#### Quoted text
■ ■ ■ ■ ■
In a panic because HBO’s “Game of Thrones” returns for its final season in a week — and you don’t know the difference between Westeros and Western Union?

Never fear — you’re in the clear. Thanks to “Thrones! The Musical Parody,” which launches its nine-day Las Vegas debut at The Space on Friday, a mere three days before the beginning of “Game of Thrones’ ” end.

That’s because explaining the medieval fantasy is part of the “Thrones!” plot.

“Thrones!” opens with six friends gathering to watch a “Game of Thrones” season finale — but only five turn out to be fanatical followers. When the sixth confesses utter unfamiliarity with the show, the others helpfully act out all six seasons for the newbie.

“If you like plotlines that end in disaster, though the blond girl in the desert could move a little faster, if you get your kicks in a public beheading, and if you get scared when you go to a wedding, it’s ‘Thrones!’ “

So goes the opening number of the musical spoof, which has racked up successful runs at Scotland’s Edinburgh Fringe Festival (where it originated in 2015), London, Chicago and Los Angeles.

But “we were never running in the U.S. when ‘Game of Thrones’ was on HBO,” notes Emily Dorezas, a “Thrones!” producer. (She’s also a producer and writer for the “50 Shades of Grey” spoof “50 Shades! The Parody” at Bally’s.) “With the TV show starting back up, we wanted to be running in the U.S.”

So when Mark Shunock — who co-hosts the Hard Rock Hotel’s “Magic Mike Live” and runs the off-Strip performance venue The Space — approached the “Thrones!” team about a Las Vegas run, their response was immediate. And positive.

News of the Las Vegas run was “a happy surprise” to cast members from the L.A. production, according to Jordan Stidham, who plays Jon Snow (among others) in “Thrones!”

The show had extended its L.A. run, and when cast members asked “Is this it?” after it finally closed in May, they were told,” ‘Nope, we’re going to Vegas,’ ” Stidham recalls.

They’ll have two days to remount and rehearse the show in Las Vegas following “a brief brush-up in L.A.,” he explains. “It’s a bit of a tight turnaround, but when you spend over half a year” performing a show, “it’s in all of our bones at this point.”

So is “Game of Thrones,” when it comes to the musical spoof’s creators, according to Dorezas.

“The folks who wrote the show are so obsessed with ‘Game of Thrones,’ ” she says. As are the fans they’re spoofing.

“It’s not just the TV show and books” the show parodies, Dorezas explains, noting it also targets “the fans (who) take everything so seriously.”

As a result, “Thrones!” — unlike some other parodies that focus solely on “Game of Thrones” itself — also offers affectionate humor about the show’s fanatical followers, according to Dorezas and Stidham.

“There are some who treat it like it’s their new religion,” he observes. “Some love the books and hate the show, some hate the books and love the show. I know all these people.” (As for the character he most closely resembles, Stidham says “in every group, there is a person who read the books before they were cool … and has to put his two cents in about how much they know.”)
■ ■ ■ ■ ■
#### Listing
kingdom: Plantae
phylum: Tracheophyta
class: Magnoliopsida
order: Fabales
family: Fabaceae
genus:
■ ■ ■ ■ ■
#### Stated exercise A
Echo the part of the article on "Thrones! The Musical Parody" that begins at the words "So goes the" and stops after "and Los Angeles.".
#### Stated exercise B
Pick up the article on "Thrones! The Musical Parody" after its last sentence and write what follows.

#### Final result A
So goes the opening number of the musical spoof, which has racked up successful runs at Scotland’s Edinburgh Fringe Festival (where it originated in 2015), London, Chicago and Los Angeles.

#### Final result B
But “Thrones!” isn’t just for “Game of Thrones” fanatics.

“If you haven’t seen it, you’ll be OK,” Dorezas says. Besides, “this is a great way to catch up” before the show’s final season begins, with irreverent references to everything from White Walkers to the Red Wedding.

Once the show returns, the “Thrones!” writers — from the improv comedy troupe Baby Wants Candy — will react accordingly, revising or replacing material before the musical returns to the Edinburgh Fringe Festival this summer.

“They’ve improvised musicals for years and years,” Dorezas points out. “They can whip up a song really quickly.”

That explains why a standout song in one “Thrones!” production — such as a boy-band number featured in the Chicago run — might be gone by the next production.

“It might seem a bit overwhelming, but the drive to keep it fresh” keeps the score changing, Dorezas explains.

The writers are “really just lovers of the musical theater genre,” Stidham says, adding that audiences “can hear echoes” of Broadway classics from “Oklahoma!” onward. “That makes it fun.”

It also makes “Thrones!” a natural as a musical — something Stidham realized when he started watching the HBO series.

“The general rule of thumb is, when the stakes get so high you can’t talk about them, you have to break into song,” Stidham comments. “And, oh boy, do the stakes get high in ‘Game of Thrones.’ “

Spoofing around: ‘Thrones!’ tests performers’ collective mettle

More than 50 characters — and only six performers to play them all.

“Thrones! The Musical Parody” may be a light-hearted romp, but there’s serious business afoot during the performances, which begin Friday at The Space.

“I didn’t expect, going into it, that this would be the show that got me in great shape,” admits Jordan Stidham, who plays Jon Snow and Jaime Lannister (among many others) in the musical spoof of HBO’s medieval fantasy series.

After all, “there are only six of us,” he points out. “We sometimes have two seconds to make a full costume change.”

In addition, “because of the size of the cast, we have to be economical with the choreography,” Stidham adds. But the “big wigs and costumes” help sell the comedy, as do the cast members’ collective attempts to replicate the accents of “Game of Thrones’ ” original cast members.

But that’s part of the fun — as is the show’s focus on “Game of Thrones’ ” legion of fanatics.

“Our approach is a little more tongue-in-cheek,” Stidham says, with the cast trying to “share the love (‘Game of Thrones’) has inspired in the cultural zeitgeist.”

They’re not just poking fun at “Game of Thrones,” however; “Thrones!” performers also are big fans of the show.

“The new season’s going to premiere when we’re in Las Vegas,” Stidham notes, predicting “the cast is going to get together and watch it together.”